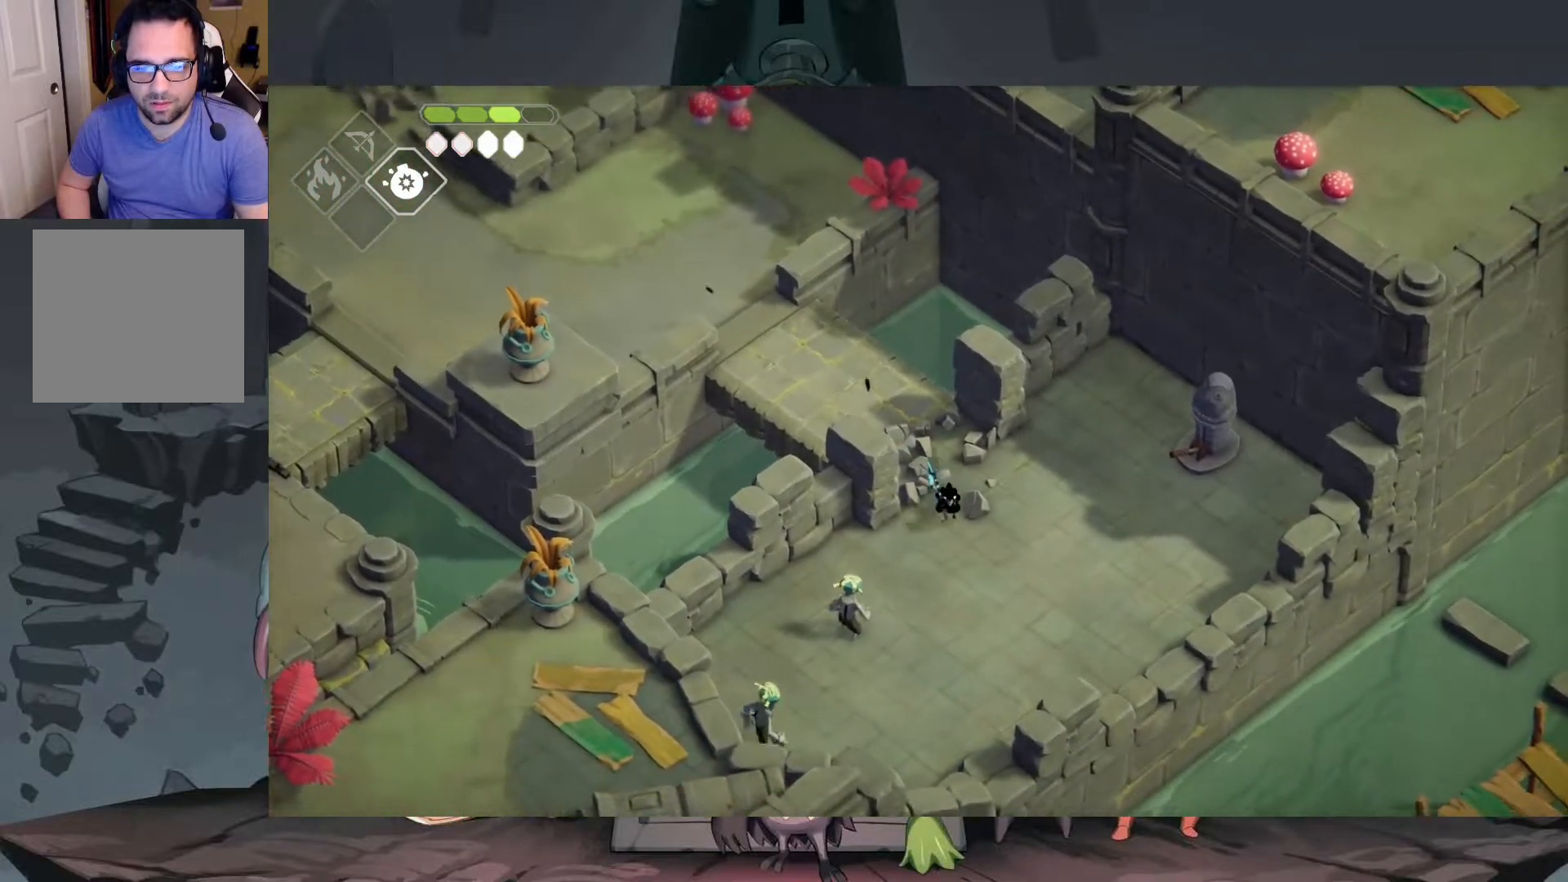
{"buttons": ["X"], "left_stick": "down-left", "right_stick": "center", "events": [[50, "X", "down"], [50, "left_stick", "down-left"], [117, "X", "up"], [317, "X", "down"], [383, "X", "up"], [483, "X", "down"]]}
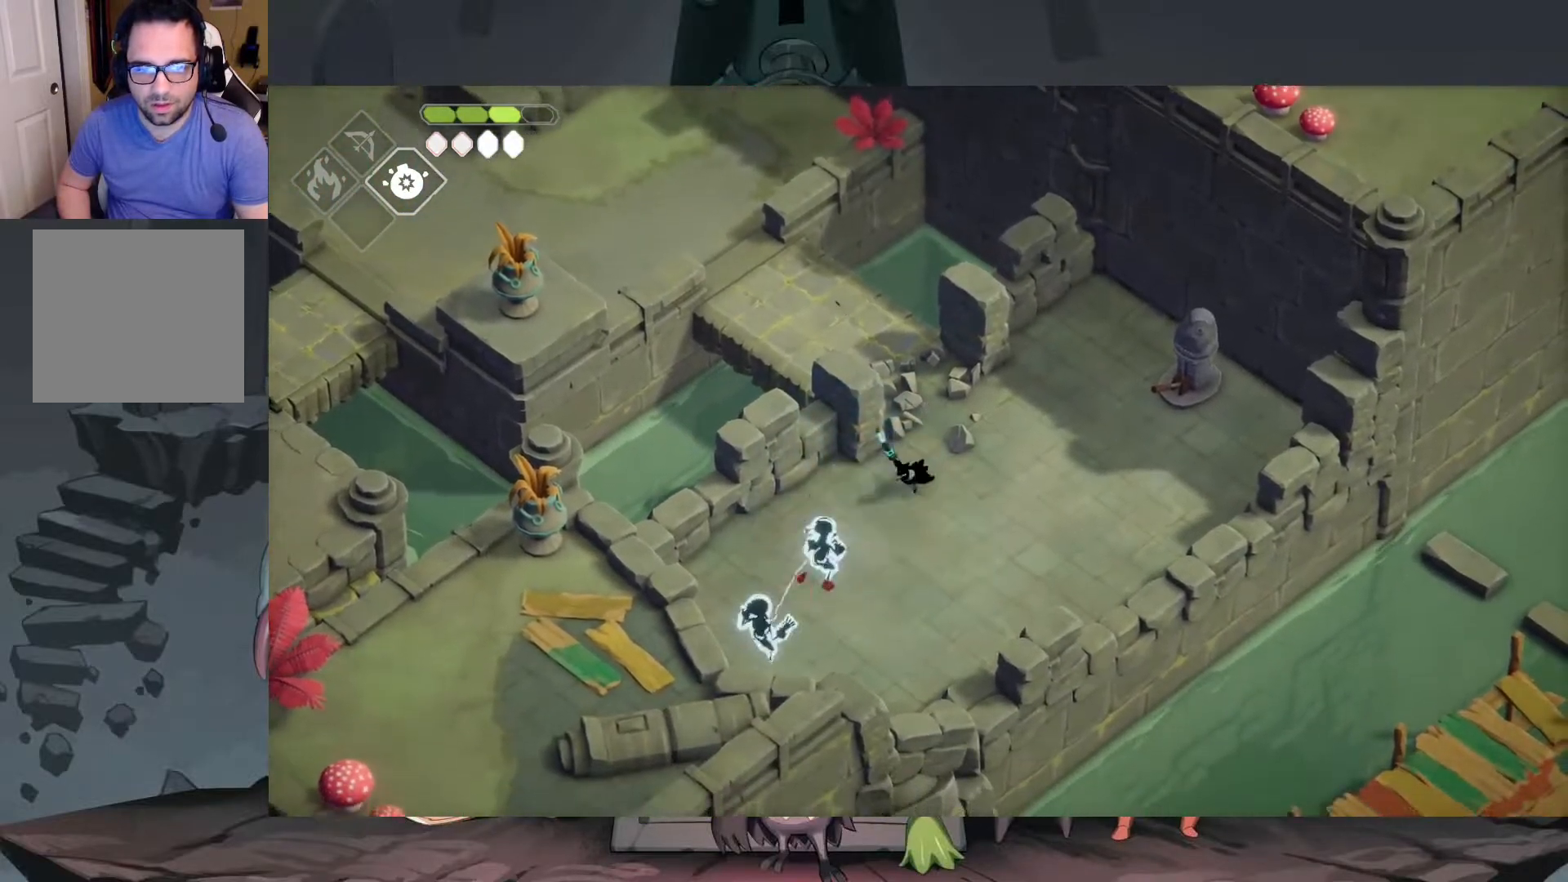
{"buttons": [], "left_stick": "down-left", "right_stick": "center", "events": [[83, "X", "up"], [150, "X", "down"], [250, "X", "up"], [283, "X", "down"], [417, "X", "up"]]}
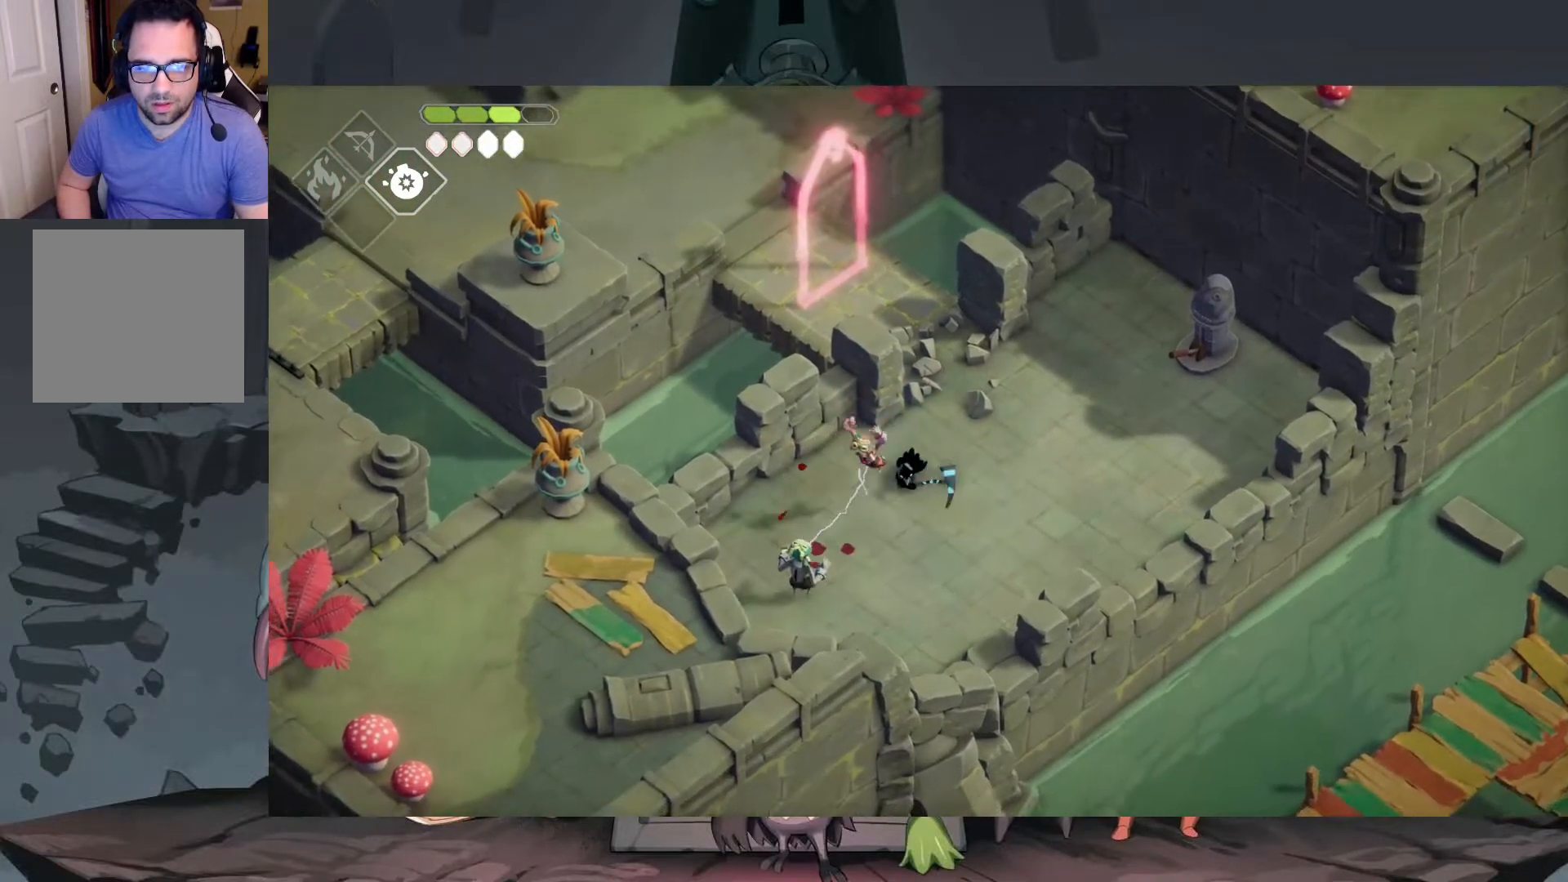
{"buttons": [], "left_stick": "down", "right_stick": "center", "events": [[83, "X", "down"], [183, "X", "up"], [450, "left_stick", "down"]]}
⁂
Each line above is to be copied verbatim. Drop any image from the copy.

{"buttons": ["X"], "left_stick": "down-left", "right_stick": "center", "events": [[50, "X", "down"], [50, "left_stick", "down-left"], [117, "X", "up"], [317, "X", "down"], [383, "X", "up"], [483, "X", "down"]]}
{"buttons": [], "left_stick": "down-left", "right_stick": "center", "events": [[83, "X", "up"], [150, "X", "down"], [250, "X", "up"], [283, "X", "down"], [417, "X", "up"]]}
{"buttons": [], "left_stick": "down", "right_stick": "center", "events": [[83, "X", "down"], [183, "X", "up"], [450, "left_stick", "down"]]}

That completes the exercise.